After the screening, Garris took questions from the audience, many of whom clearly knew him. He said had been pursuing the project since he first downloaded the Stephen King story, which was released online, but it was a long difficult road finding financing. “Eventually, the producer at Motion Picture Corporation of America, Brad Krevoy, called me up and said he wanted me to direct PET SEMATARY III. PET SEMATARY II wasn’t a good idea, and PET SEMATARY 3 even less so.”
Krevoy wanted to shoot a third SEMETERY film for $2-million in South Africa, because it was at the time the cheapest place in the world to film. Garris convinced Krevoy to make RIDING THE BULLET instead, for approximately $8-million.

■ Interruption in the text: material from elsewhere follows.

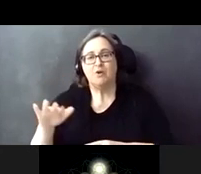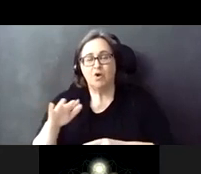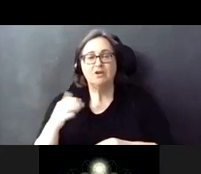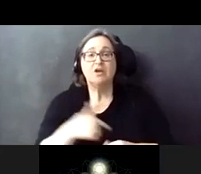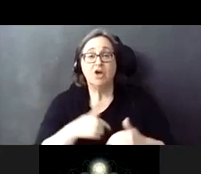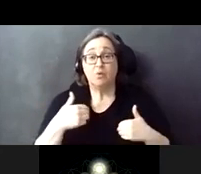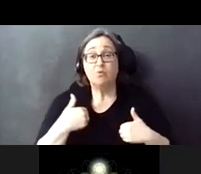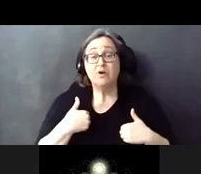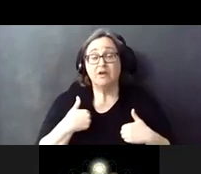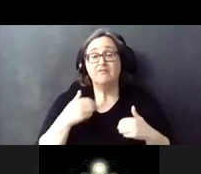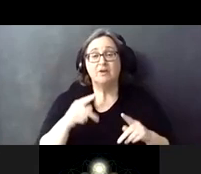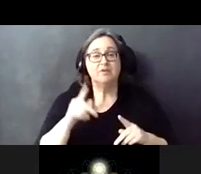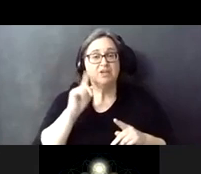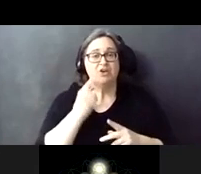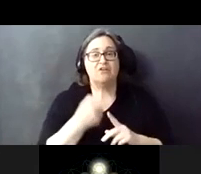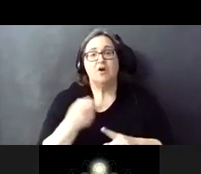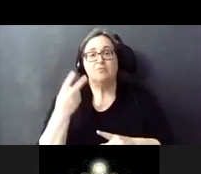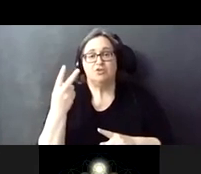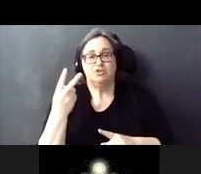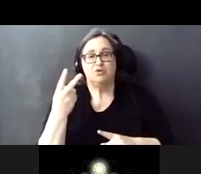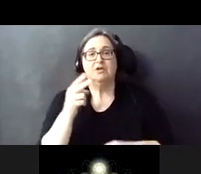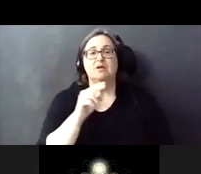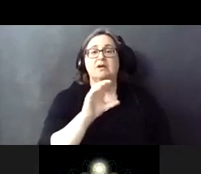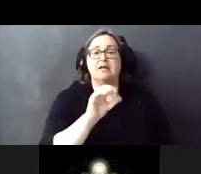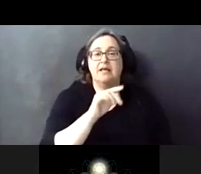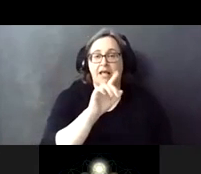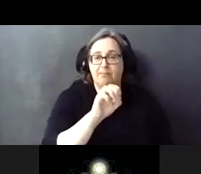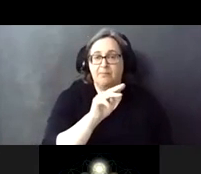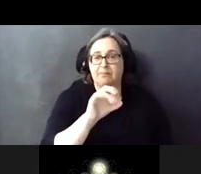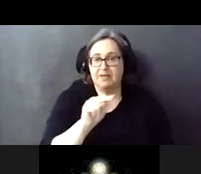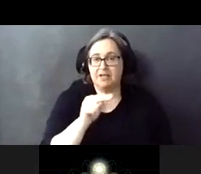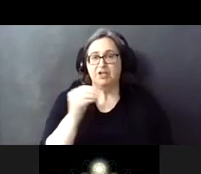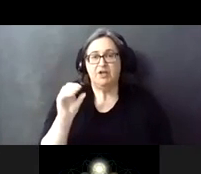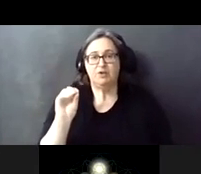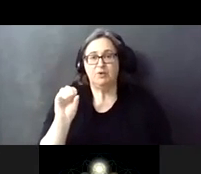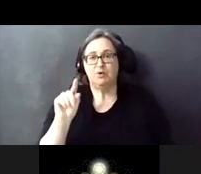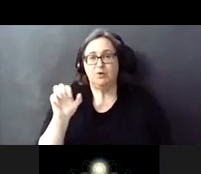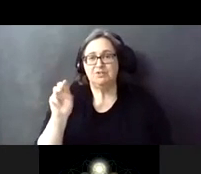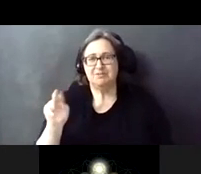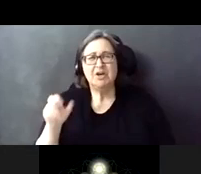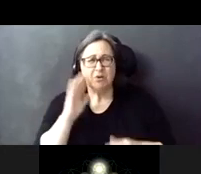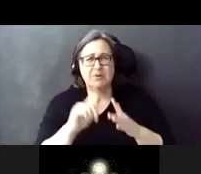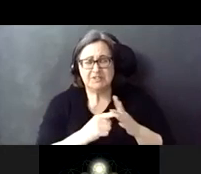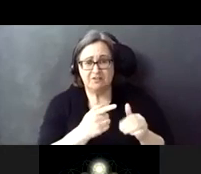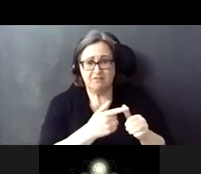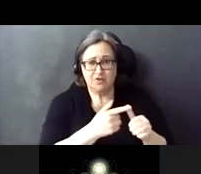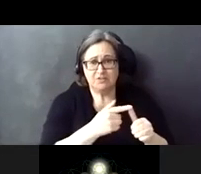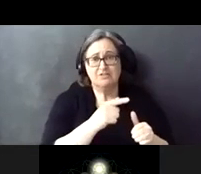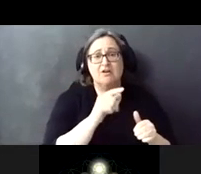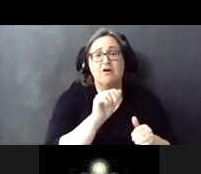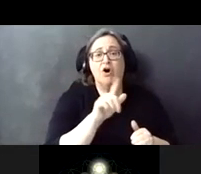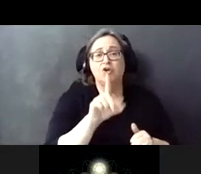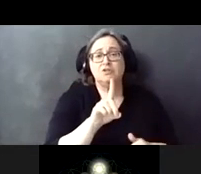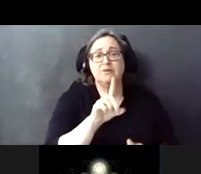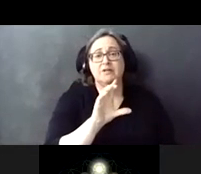hear from two of them, Alderman Kappelman and Alderman Osterman. We're going to see if we can unmute. So I will start with Alderman Kappelman.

Krevoy still pushed for filming in South Africa, but Garris couldn’t imagine trying to capture the American flavor of the King story in that country.

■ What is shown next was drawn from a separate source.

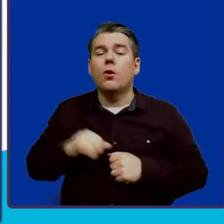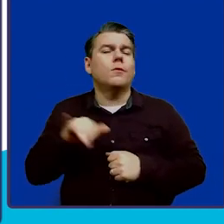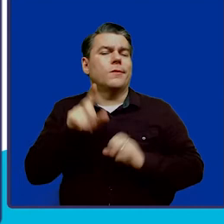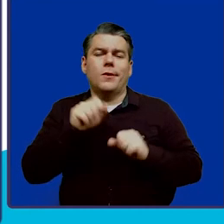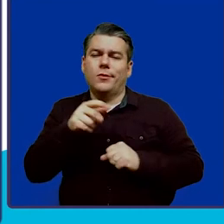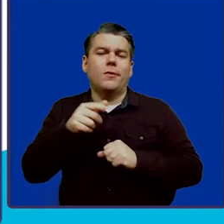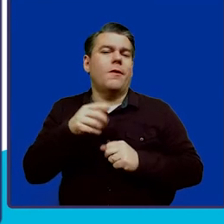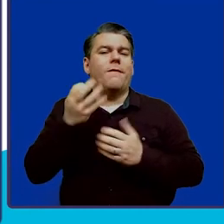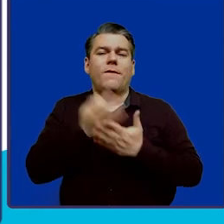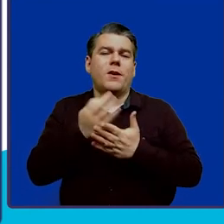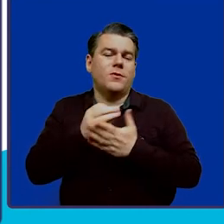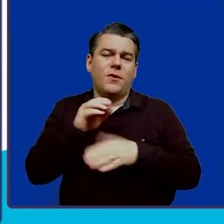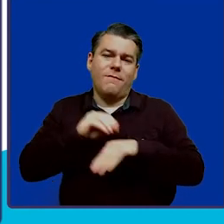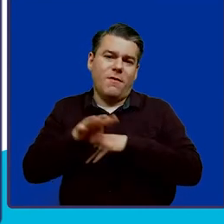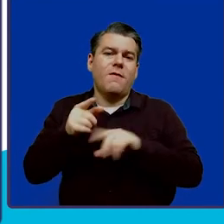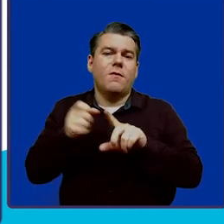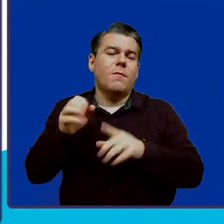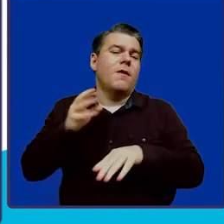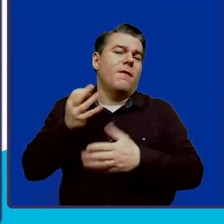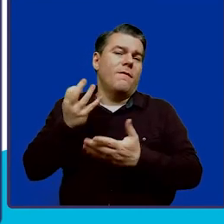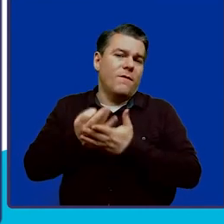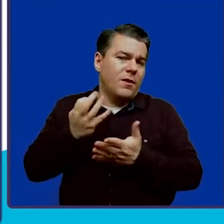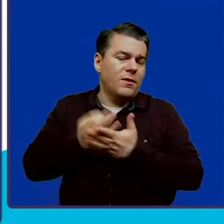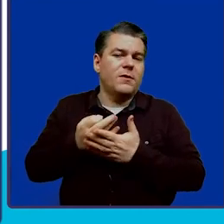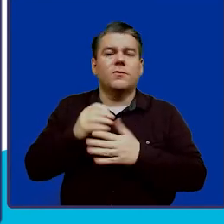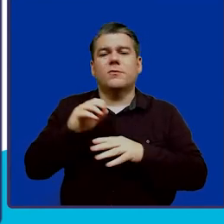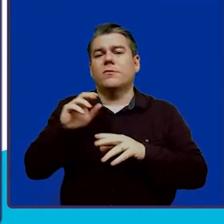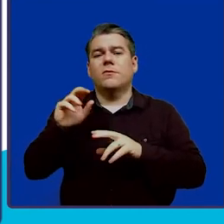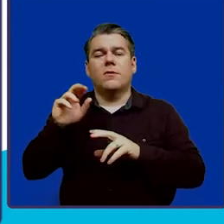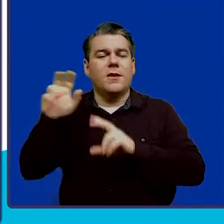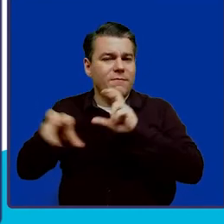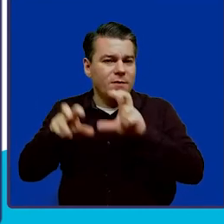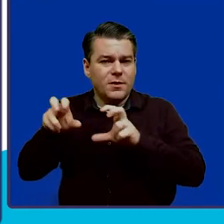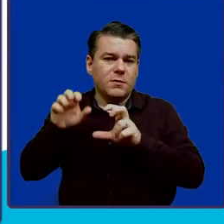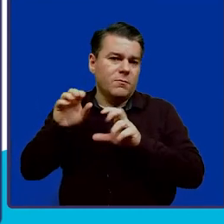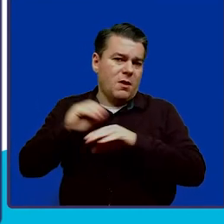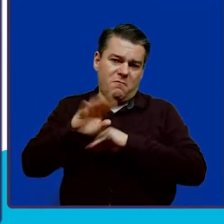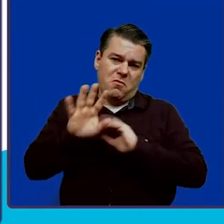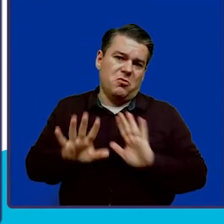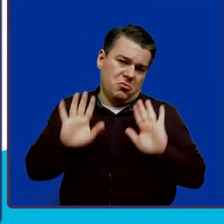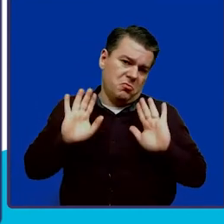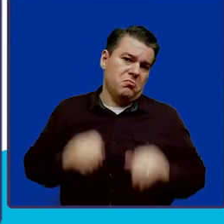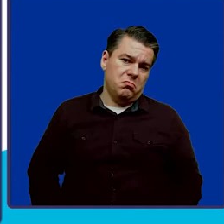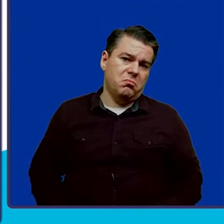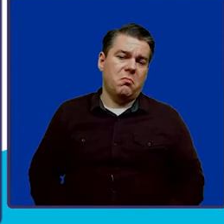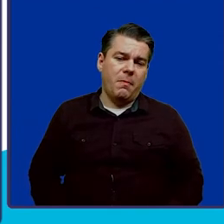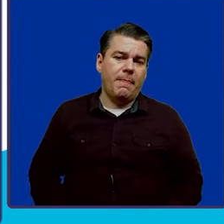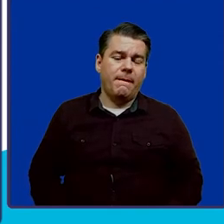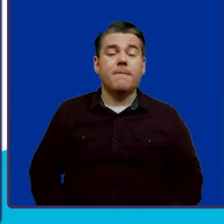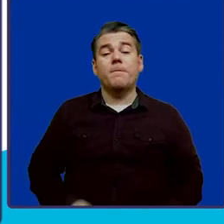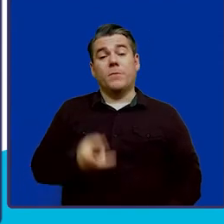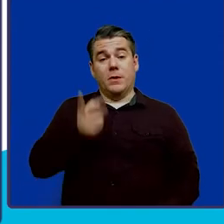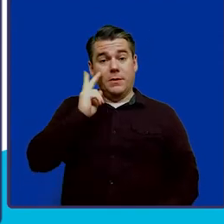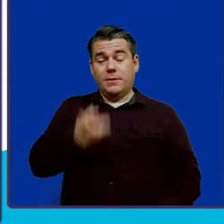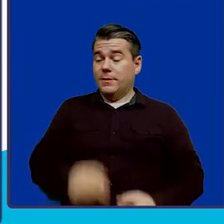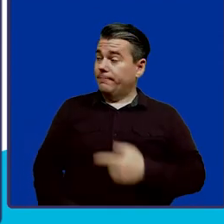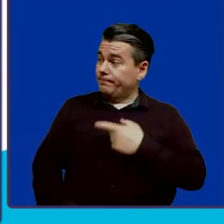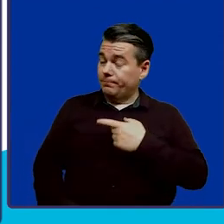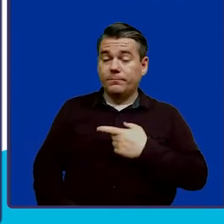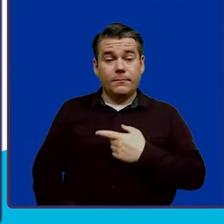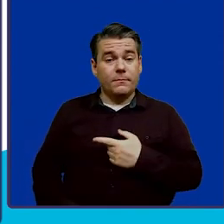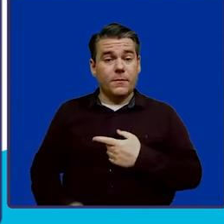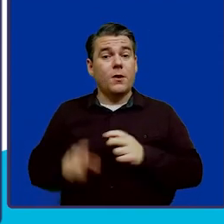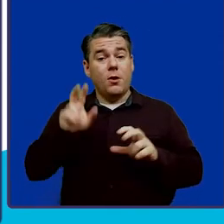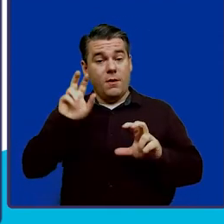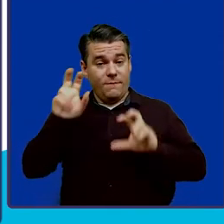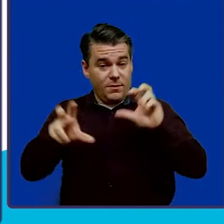financial advice from a financial or investment advisor of your choosing. Now, as you can see on this slide, your investment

The film is an attempt to combine different elements into something that is not a typical horror movie, but the financers wanted Garris to put in more horror, like George Staub’s unexpected reappearance during a sentimental funeral scene near the end. “I’m not above the occasional cheap shock,” Garris admitted, switching into a joking Yiddish accent, “but hey, the kids love it!”
One addition of which he was more proud was the “Riding the Bullet” sequence during the third act. “That wasn’t there until the last draft of the script, and now I can’t imagine the film without it,” he said.
The scene takes place during the extended confrontation between Alan (Jonathan Jackson) and George Staub. As a young boy, Alan chickend out when his mother took him to ride the “Bullet,” a roller-coaster at a local amusement park. While trying to escape from Staub, Alan runs inside the abandoned amusement park and eventually finds his way onto the coaster, accompanied by phantom versions of his mother, father, and friends. “The problem was how to externalize that conflict into something visually interesting,” Garris said.
Garris is also proud of the casting of David Arquette, known more for comical characters, as the menacing Staub. “People know him as Dewey in the SCREAM films, but I saw a reel of his dramatic work,” Garris explained. “I like to cast against type. Like in THE STAND, I did not want Rob Lowe until I talked to him and said I would cast him if he played the deaf-mute character instead of the rock star.”
After RIDING THE BULLET was completed, Stephen King gave his approval for the use of his name in the promotion of the film (as “Stephen King’s RIDING THE BULLET”). Garris admitted that the King name above the title was the primary reason Motion Picture Corporation of America was willing to give the film even the small theatrical release it received. “It could have been ‘Stephen King’s Blank Leader,’ and they would have released it,” he joked.